Virginia Tech graduate students team up with D.C. transit to help enhance customer service
Last fall, the Washington Metropolitan Area Transit Authority (WMATA) struck a partnership with Virginia Tech’s graduate program in urban computing for help in predicting its system’s on-time performance (OTP).
The resulting study, by a team of students enrolled in Introduction to Urban Computing, a computer science course in the UrbComp certificate program administered by the Discovery Analytics Center, is one of the first steps in connecting WMATA’s Rush Hour Promise -- initiated in January 2018 to provide a refund to any customer delayed by 15 minutes or more during rush hour -- to underlying service disruptions, according to Jordan Holt, senior performance analyst at WMATA.
Holt said that the research could also help WMATA better target customer communications about delays and tie late customers to particular disruptions.
“Right now, we can look at individual pieces of information in our incident and customer databases and make very good estimates, but we do not have a systematic way of marrying our incident database with our databases that track customer and train movement to calculate the system-wide impact of service disruptions,” Holt said.
The students’ approach developed predictive models that could enable forecasting the experience of riders currently in network and riders who have not yet entered the system. Prior to this, WMATA’s analysis was limited to retrospective studies of OTP.
“We look forward to continuing to work with the UrbComp program to see how we can apply the students' approach to improving our operations,” said Holt.
WMATA, operating 1,126 railcars on six different routes over 234 miles of track to support more than 500,000 passengers each day, defines OTP as the percentage of passengers whose trip time is less or equal to WMATA’s Travel Time Standards. As an example, according to these standards, it should take no longer than 15 minutes to travel from Ballston to the West Falls Church Metro station during morning peak time. Customers who experience a trip longer than this time are said to be late and decrease OTP for the network.
For the study, WMATA provided the team with anonymized tap-in/tap-out passenger information collected from turnstiles gating entry to and exit from the stations or the Metrorail network, as well as travel time standards for estimating OTP trip times. A year’s worth of data totals over 150 million records.
The team also gained access to data about train interactions with station platforms. This data spanned nearly a two-year period from Jan. 4, 2015, to Dec. 31, 2016, and included 36,624,940 records, each accounting for a single arrival/departure of a train at a network platform.
Using both sets of data, the students focused their attention on a subset of months to avoid major long-term maintenance efforts and holiday scheduling, and developed deep learning algorithms to predict OTP.
The student researchers on the WMATA project were: Sandeep Kumar Bijinemula, of Washington, D.C., and Bryse Flowers, of Botetourt County, Virginia, both master’s degree students in electrical and computer engineering; Farnaz Khaghani, of Iran, a Ph.D. student in civil and environmental engineering; and Randy Soper, of Manassas, Virginia, a master’s student in computer science at the Discovery Analytics Center.

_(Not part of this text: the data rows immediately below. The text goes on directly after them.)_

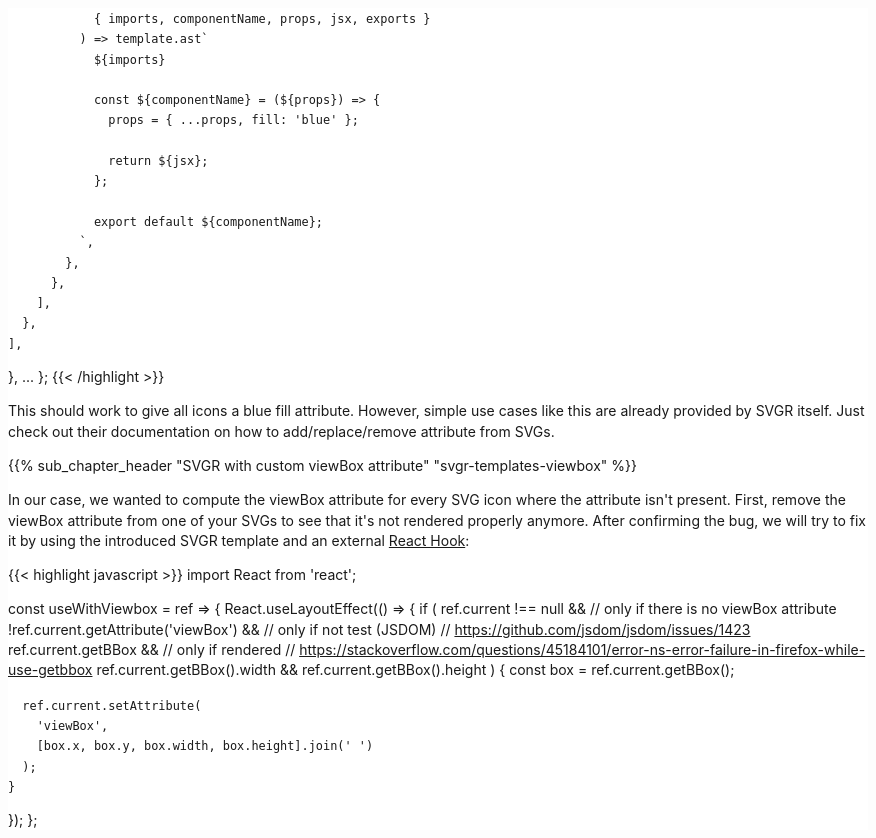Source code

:                 { imports, componentName, props, jsx, exports }
              ) => template.ast`
                ${imports}

                const ${componentName} = (${props}) => {
                  props = { ...props, fill: 'blue' };

                  return ${jsx};
                };

                export default ${componentName};
              `,
            },
          },
        ],
      },
    ],
  },
  ...
};
{{< /highlight >}}

This should work to give all icons a blue fill attribute. However, simple use cases like this are already provided by SVGR itself. Just check out their documentation on how to add/replace/remove attribute from SVGs.

{{% sub_chapter_header "SVGR with custom viewBox attribute" "svgr-templates-viewbox" %}}

In our case, we wanted to compute the viewBox attribute for every SVG icon where the attribute isn't present. First, remove the viewBox attribute from one of your SVGs to see that it's not rendered properly anymore. After confirming the bug, we will try to fix it by using the introduced SVGR template and an external [React Hook](https://www.robinwieruch.de/react-hooks/):

{{< highlight javascript >}}
import React from 'react';

const useWithViewbox = ref => {
  React.useLayoutEffect(() => {
    if (
      ref.current !== null &&
      // only if there is no viewBox attribute
      !ref.current.getAttribute('viewBox') &&
      // only if not test (JSDOM)
      // https://github.com/jsdom/jsdom/issues/1423
      ref.current.getBBox &&
      // only if rendered
      // https://stackoverflow.com/questions/45184101/error-ns-error-failure-in-firefox-while-use-getbbox
      ref.current.getBBox().width &&
      ref.current.getBBox().height
    ) {
      const box = ref.current.getBBox();

      ref.current.setAttribute(
        'viewBox',
        [box.x, box.y, box.width, box.height].join(' ')
      );
    }
  });
};
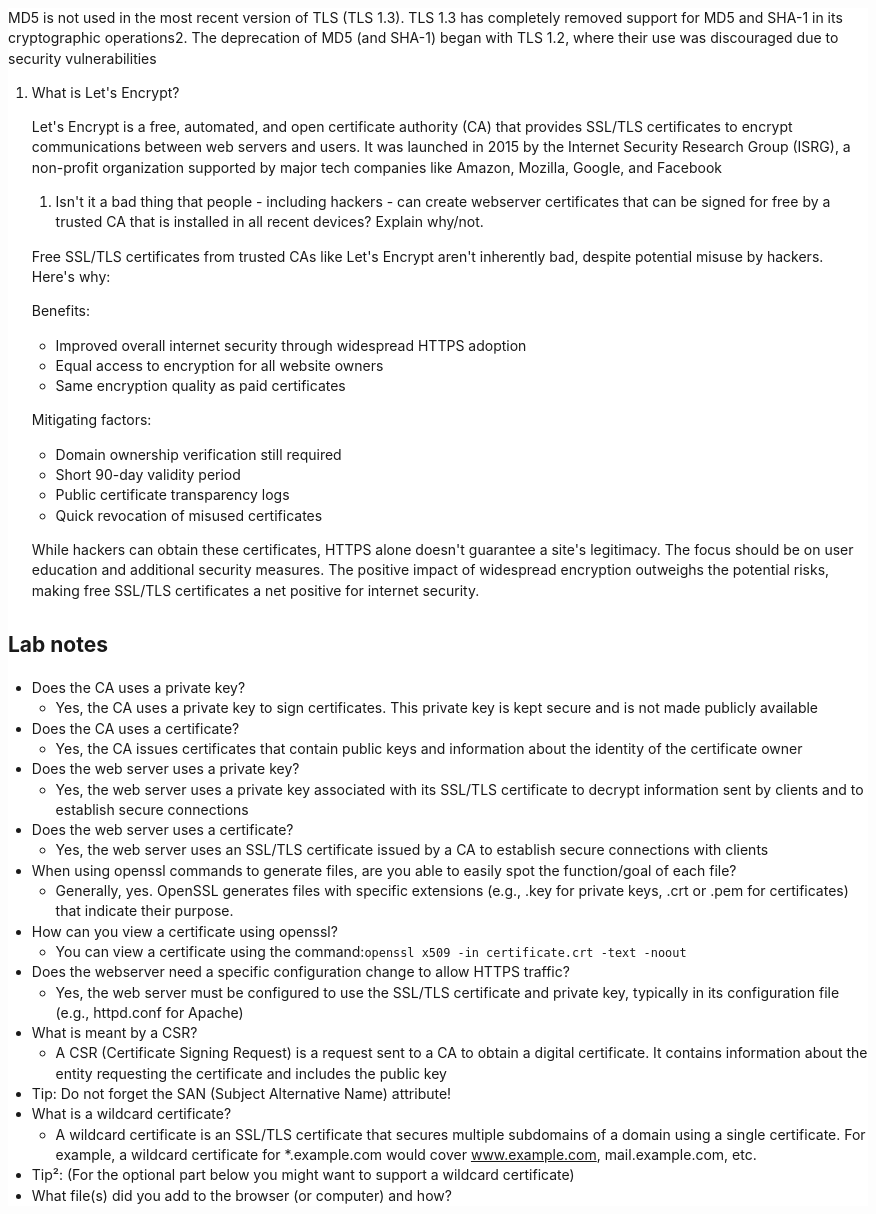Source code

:    MD5 is not used in the most recent version of TLS (TLS 1.3). TLS 1.3 has completely removed support for MD5 and SHA-1 in its cryptographic operations2. The deprecation of MD5 (and SHA-1) began with TLS 1.2, where their use was discouraged due to security vulnerabilities

1. What is Let's Encrypt?

   Let's Encrypt is a free, automated, and open certificate authority (CA) that provides SSL/TLS certificates to encrypt communications between web servers and users. It was launched in 2015 by the Internet Security Research Group (ISRG), a non-profit organization supported by major tech companies like Amazon, Mozilla, Google, and Facebook

   1. Isn't it a bad thing that people - including hackers - can create webserver certificates that can be signed for free by a trusted CA that is installed in all recent devices? Explain why/not.

   Free SSL/TLS certificates from trusted CAs like Let's Encrypt aren't inherently bad, despite potential misuse by hackers. Here's why:

   Benefits:
   - Improved overall internet security through widespread HTTPS adoption
   - Equal access to encryption for all website owners
   - Same encryption quality as paid certificates

   Mitigating factors:
   - Domain ownership verification still required
   - Short 90-day validity period
   - Public certificate transparency logs
   - Quick revocation of misused certificates

   While hackers can obtain these certificates, HTTPS alone doesn't guarantee a site's legitimacy. The focus should be on user education and additional security measures. The positive impact of widespread encryption outweighs the potential risks, making free SSL/TLS certificates a net positive for internet security.
## Lab notes

- Does the CA uses a private key?
  - Yes, the CA uses a private key to sign certificates. This private key is kept secure and is not made publicly available
- Does the CA uses a certificate?
  - Yes, the CA issues certificates that contain public keys and information about the identity of the certificate owner
- Does the web server uses a private key?
  - Yes, the web server uses a private key associated with its SSL/TLS certificate to decrypt information sent by clients and to establish secure connections
- Does the web server uses a certificate?
  - Yes, the web server uses an SSL/TLS certificate issued by a CA to establish secure connections with clients
- When using openssl commands to generate files, are you able to easily spot the function/goal of each file?
  - Generally, yes. OpenSSL generates files with specific extensions (e.g., .key for private keys, .crt or .pem for certificates) that indicate their purpose.
- How can you view a certificate using openssl?
  - You can view a certificate using the command:`openssl x509 -in certificate.crt -text -noout`
- Does the webserver need a specific configuration change to allow HTTPS traffic?
  - Yes, the web server must be configured to use the SSL/TLS certificate and private key, typically in its configuration file (e.g., httpd.conf for Apache)
- What is meant by a CSR?
  - A CSR (Certificate Signing Request) is a request sent to a CA to obtain a digital certificate. It contains information about the entity requesting the certificate and includes the public key
- Tip: Do not forget the SAN (Subject Alternative Name) attribute!
- What is a wildcard certificate?
  - A wildcard certificate is an SSL/TLS certificate that secures multiple subdomains of a domain using a single certificate. For example, a wildcard certificate for *.example.com would cover www.example.com, mail.example.com, etc.
- Tip²: (For the optional part below you might want to support a wildcard certificate)
- What file(s) did you add to the browser (or computer) and how?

“One of the best aspects of working with WMATA, and the UrbComp initiative at Virginia Tech in general, is its interdisciplinary nature,” said Flowers. “Working hand-in-hand with Jordan Holt at WMATA, we were able to understand what constitutes a ‘good’ trip on the Metrorail system and how that impacts business decisions made by WMATA at a high level and in real time by its operations control center.”
Flowers said that the students were then able to apply their academic training in data analytics and machine learning to a real-world dataset that illustrated the positive and immediate tangible impact these skills can have on problems that may at first seem to be out-of-scope for their domain.
“The students’ work was of such high quality that they have been able to submit the study as an academic paper,” said Holt. “I was very impressed by their ability to quickly become familiar with WMATA’s data so that they could understand how to best apply the deep learning methodology to help WMATA determine how delays propagate through the rail network.”
“This collaboration with WMATA is indicative of the hands-on data science experience we aim to impart to our UrbComp students,” said Naren Ramakrishnan, the Thomas L. Phillips Professor of Engineering, director of the Discovery Analytics Center, director of the National Science Foundation-sponsored UrbComp program, and instructor for Introduction to Urban Computing.
The research project and interactions with WMATA were overseen by Brian Mayer, project manager and research scientist at the Discovery Analytics Center. “It has proven to be a win-win situation for both the students and our partner,” Mayer added.
From a student perspective, Khaghani agrees. “The project-based approach of this course made us learn major concepts of urban computing through hands-on experience with a real-world project, which I consider to be one of the best experience of my graduate studies,” she said.